There is also a new race with bpf_timer_set_callback +
bpf_timer_start. Callback can fire inbetween those two operations, so
we could get new callback at old expiration or old callback with new
expiration. To do full update reliably, you'd need to explicitly
bpf_timer_cancel() first, at which point separate
bpf_timer_set_callback() doesn't help at all.

> hrtimer_get_expires_ns + timer_start(MODE_ABS)
> would be accurate, but that's an unnecessary complication.
> To live replace old bpf prog with new one
> bpf_for_each_map_elem() { bpf_timer_set_callback(new_prog); }
> is much faster, since timers don't need to be dequeue, enqueue.
> No need to worry about hrtimer machinery internal changes, etc.
> bpf prog being replaced shouldn't be affecting the rest of the system.

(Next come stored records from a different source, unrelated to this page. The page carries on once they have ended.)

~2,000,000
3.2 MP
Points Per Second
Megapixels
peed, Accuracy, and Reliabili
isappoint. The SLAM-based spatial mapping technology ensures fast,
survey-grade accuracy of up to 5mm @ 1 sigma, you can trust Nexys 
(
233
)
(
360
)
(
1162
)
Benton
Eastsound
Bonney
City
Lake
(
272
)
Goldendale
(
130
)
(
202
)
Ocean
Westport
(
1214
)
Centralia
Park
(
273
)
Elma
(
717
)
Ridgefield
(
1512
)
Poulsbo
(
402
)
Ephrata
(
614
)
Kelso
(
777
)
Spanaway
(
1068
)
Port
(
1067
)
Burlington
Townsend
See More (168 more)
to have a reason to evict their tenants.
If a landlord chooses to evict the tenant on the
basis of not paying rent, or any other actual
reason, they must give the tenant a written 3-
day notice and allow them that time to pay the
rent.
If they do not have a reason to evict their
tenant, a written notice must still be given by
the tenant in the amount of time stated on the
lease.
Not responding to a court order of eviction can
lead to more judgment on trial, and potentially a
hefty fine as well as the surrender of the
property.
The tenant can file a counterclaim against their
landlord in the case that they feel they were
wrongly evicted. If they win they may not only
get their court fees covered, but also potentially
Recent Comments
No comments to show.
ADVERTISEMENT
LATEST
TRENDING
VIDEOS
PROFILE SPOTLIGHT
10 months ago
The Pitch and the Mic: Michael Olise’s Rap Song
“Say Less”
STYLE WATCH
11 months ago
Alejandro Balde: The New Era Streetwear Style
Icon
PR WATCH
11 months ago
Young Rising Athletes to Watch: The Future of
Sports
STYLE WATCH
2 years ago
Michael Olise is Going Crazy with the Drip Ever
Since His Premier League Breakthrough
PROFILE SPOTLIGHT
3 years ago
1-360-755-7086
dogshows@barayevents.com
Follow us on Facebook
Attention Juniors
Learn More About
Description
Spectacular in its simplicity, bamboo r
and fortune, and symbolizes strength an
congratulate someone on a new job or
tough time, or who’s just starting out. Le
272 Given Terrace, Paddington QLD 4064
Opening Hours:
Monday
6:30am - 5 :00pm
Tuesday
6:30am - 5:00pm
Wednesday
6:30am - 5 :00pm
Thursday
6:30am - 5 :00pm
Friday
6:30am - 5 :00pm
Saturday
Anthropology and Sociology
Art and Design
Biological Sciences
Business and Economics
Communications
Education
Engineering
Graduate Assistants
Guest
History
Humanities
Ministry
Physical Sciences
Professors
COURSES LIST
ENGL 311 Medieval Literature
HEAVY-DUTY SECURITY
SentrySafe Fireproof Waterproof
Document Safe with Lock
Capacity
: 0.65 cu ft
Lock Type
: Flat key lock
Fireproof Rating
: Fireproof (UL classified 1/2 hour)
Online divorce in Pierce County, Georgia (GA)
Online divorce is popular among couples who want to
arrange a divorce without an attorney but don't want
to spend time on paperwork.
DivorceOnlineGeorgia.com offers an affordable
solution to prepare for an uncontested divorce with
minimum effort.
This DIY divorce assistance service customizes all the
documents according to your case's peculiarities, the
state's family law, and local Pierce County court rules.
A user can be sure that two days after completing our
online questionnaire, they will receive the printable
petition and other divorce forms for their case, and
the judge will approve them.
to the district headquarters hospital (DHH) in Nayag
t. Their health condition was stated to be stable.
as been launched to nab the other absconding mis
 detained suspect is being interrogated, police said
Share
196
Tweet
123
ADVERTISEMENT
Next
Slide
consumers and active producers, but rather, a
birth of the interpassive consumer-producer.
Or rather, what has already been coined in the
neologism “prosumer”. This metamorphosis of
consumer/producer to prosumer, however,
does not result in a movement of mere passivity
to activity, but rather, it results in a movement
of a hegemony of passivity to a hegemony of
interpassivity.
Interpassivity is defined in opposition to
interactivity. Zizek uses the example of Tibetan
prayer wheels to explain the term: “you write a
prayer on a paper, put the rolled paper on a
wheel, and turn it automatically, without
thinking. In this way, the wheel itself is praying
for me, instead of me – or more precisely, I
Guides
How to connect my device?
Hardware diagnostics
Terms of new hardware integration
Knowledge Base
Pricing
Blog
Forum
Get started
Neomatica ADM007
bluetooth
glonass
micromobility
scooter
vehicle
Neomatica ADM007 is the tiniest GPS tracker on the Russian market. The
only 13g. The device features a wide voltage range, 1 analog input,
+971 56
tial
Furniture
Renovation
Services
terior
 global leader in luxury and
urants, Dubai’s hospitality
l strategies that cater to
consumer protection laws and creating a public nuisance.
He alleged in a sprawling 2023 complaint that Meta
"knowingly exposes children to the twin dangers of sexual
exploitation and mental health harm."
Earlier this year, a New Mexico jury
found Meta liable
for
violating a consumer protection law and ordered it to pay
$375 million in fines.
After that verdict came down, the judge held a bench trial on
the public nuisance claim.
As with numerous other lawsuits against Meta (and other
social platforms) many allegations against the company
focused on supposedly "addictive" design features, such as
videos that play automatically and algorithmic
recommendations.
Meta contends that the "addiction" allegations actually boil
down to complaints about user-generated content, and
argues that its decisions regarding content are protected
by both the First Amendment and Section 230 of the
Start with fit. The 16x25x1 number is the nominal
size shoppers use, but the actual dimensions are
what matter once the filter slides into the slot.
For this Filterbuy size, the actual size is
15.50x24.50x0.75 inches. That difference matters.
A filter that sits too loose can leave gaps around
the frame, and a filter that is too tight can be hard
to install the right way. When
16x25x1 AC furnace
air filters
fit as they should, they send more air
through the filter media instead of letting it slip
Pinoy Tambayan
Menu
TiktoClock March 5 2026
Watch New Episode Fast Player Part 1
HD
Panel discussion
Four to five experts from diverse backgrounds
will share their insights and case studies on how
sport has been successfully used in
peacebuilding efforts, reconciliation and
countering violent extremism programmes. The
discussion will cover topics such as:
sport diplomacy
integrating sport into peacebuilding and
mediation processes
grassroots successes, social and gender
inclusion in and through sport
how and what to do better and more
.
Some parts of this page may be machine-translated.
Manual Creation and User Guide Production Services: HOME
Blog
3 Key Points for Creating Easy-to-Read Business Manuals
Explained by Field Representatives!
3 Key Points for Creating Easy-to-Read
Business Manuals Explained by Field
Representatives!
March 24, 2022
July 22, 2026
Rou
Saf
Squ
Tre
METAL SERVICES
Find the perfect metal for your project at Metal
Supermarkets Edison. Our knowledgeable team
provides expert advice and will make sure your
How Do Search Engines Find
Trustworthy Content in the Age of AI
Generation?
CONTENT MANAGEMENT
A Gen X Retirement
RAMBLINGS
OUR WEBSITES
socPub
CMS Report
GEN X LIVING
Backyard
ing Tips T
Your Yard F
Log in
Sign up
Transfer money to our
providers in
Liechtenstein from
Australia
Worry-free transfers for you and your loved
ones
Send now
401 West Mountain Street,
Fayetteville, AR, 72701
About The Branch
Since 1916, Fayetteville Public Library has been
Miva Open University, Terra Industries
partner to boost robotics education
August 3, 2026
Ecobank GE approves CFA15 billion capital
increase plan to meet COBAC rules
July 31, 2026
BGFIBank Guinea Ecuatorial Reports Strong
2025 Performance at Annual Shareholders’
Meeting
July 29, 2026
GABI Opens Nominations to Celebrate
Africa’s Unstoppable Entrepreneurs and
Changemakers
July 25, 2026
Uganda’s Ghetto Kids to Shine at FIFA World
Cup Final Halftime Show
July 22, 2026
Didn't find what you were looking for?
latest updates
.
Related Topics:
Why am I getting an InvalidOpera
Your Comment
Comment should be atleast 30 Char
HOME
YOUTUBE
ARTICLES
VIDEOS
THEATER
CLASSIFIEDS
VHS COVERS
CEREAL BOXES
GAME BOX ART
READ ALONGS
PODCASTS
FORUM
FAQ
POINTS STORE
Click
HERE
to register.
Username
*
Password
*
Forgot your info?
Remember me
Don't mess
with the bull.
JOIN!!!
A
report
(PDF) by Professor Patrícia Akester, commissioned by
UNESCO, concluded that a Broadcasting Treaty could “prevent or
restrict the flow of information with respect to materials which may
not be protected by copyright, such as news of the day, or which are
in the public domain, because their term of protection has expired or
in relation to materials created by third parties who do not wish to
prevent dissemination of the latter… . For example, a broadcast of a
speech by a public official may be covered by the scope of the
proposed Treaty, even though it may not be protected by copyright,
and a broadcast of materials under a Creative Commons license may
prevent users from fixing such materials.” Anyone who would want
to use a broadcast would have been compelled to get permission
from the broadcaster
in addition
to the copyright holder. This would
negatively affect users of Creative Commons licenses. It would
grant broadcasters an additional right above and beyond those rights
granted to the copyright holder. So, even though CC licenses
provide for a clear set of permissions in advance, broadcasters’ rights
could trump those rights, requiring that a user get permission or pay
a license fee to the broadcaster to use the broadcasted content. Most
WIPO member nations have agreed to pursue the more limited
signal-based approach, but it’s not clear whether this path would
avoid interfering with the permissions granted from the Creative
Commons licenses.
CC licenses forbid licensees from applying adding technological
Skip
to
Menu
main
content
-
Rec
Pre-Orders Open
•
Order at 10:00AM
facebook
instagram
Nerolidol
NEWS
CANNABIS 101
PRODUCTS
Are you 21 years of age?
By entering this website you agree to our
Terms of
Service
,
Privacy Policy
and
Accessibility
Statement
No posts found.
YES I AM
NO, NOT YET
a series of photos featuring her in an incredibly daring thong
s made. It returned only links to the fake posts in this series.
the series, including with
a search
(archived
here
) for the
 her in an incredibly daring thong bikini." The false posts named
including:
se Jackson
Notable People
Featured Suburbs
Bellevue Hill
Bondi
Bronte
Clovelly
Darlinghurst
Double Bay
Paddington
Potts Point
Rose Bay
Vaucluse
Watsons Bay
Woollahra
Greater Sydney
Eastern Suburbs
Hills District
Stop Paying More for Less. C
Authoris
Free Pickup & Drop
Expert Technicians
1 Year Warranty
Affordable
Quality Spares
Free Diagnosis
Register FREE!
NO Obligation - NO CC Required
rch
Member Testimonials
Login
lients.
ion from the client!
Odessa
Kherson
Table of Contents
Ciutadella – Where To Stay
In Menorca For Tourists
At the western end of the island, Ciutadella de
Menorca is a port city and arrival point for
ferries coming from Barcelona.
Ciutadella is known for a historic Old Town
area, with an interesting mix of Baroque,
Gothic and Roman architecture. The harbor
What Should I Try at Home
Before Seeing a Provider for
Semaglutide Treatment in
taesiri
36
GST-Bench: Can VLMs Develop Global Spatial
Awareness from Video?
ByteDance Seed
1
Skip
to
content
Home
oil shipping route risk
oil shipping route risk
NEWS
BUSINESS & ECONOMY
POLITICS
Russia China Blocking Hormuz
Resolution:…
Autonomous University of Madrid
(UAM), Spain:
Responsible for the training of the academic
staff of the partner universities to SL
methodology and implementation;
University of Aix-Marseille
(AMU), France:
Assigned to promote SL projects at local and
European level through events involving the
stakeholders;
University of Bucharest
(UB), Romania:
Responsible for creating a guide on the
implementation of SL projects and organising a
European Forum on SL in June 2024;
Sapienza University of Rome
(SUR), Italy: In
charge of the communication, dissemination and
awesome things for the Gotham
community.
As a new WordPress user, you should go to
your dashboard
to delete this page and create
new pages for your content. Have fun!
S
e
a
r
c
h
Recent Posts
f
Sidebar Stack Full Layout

That's a good property, but if it was done as a
bpf_timer_set_callback() in addition to current
bpf_timer_start(callback_fn) it would still allow to have a simple
typical use.

Another usability consideration. With mandatory
bpf_timer_set_callback(), bpf_timer_start() will need to return some
error code if the callback wasn't set yet, right? I'm afraid that in
practice it will be the situation similar to bpf_trace_printk() where
people expect that it always succeeds and will never check the return
code. It's obviously debuggable, but a friction point nevertheless.

>
> > This will keep common timer scenarios to just two steps, init + start,
> > but won't prevent more complicated ones. Things like extending
> > expiration by one second relative that what was remaining will be
> > possible as well.
>
> Extending expiration would be more accurate with hrtimer_forward_now().
>
> All of the above points are minor compared to the verifier advantage.
> bpf_timer_set_callback() typically won't be called from the callback.
> So verifier's insn_procssed will be drastically lower.
> The combinatorial explosion of states even for this small
> selftests/bpf/progs/timer.c is significant.
> With bpf_timer_set_callback() is done outside of callback the verifier
> behavior will be predictable.
> To some degree patches 4-6 could have been delayed, but since the
> the algo is understood and it's working, I'm going to keep them.
> It's nice to have that flexibility, but the less pressure on the
> verifier the better.

I haven't had time to understand those new patches yet, sorry, so not
sure where the state explosion is coming from. I'll get to it for real
next week. But improving verifier internals can be done transparently,
while changing/fixing BPF UAPI is much harder and more disruptive.